* _TO-DO ITEM_: Each line of the listing that includes the string "información" needs to be located and copied.

* _DATASET_:

+++

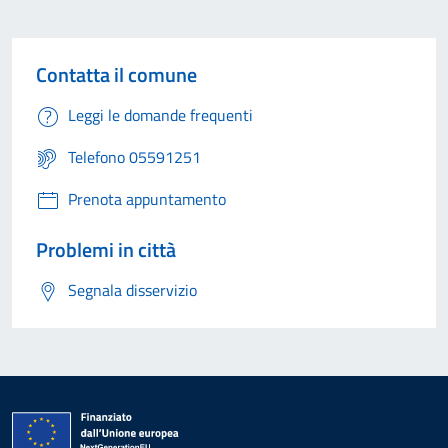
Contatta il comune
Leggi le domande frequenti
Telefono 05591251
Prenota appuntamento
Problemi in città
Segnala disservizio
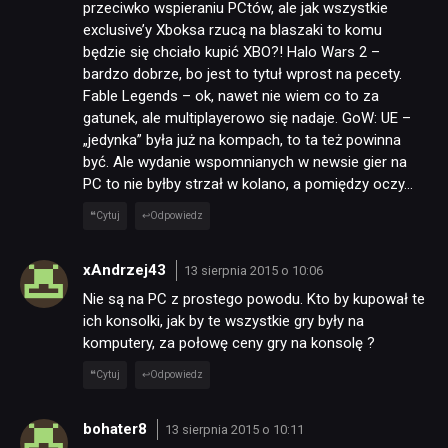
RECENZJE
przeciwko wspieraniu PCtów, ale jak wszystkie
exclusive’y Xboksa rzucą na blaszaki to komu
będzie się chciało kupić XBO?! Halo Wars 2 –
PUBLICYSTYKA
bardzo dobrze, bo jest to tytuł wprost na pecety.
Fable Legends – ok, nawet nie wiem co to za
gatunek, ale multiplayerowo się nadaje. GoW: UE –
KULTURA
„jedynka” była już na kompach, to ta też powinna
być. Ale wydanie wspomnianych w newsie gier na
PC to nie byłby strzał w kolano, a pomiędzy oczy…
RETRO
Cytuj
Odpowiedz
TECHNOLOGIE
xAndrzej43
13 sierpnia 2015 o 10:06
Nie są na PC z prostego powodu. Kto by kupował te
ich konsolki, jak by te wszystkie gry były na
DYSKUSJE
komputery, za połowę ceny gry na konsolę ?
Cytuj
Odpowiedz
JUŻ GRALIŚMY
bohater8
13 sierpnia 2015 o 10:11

+++

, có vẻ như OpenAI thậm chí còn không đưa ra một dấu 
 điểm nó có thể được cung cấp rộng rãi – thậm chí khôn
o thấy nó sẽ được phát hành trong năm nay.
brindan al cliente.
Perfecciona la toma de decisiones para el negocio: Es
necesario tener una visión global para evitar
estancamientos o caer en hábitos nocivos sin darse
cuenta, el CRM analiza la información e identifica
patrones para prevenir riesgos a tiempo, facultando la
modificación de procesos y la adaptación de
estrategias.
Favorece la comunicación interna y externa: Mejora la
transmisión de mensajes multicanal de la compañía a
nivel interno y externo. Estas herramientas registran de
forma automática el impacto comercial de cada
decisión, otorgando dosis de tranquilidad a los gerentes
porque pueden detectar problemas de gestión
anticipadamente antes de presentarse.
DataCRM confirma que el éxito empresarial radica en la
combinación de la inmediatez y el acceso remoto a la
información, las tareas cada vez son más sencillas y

+++

* _TASK RESPONSE_:
cuenta, el CRM analiza la información e identifica
información, las tareas cada vez son más sencillas y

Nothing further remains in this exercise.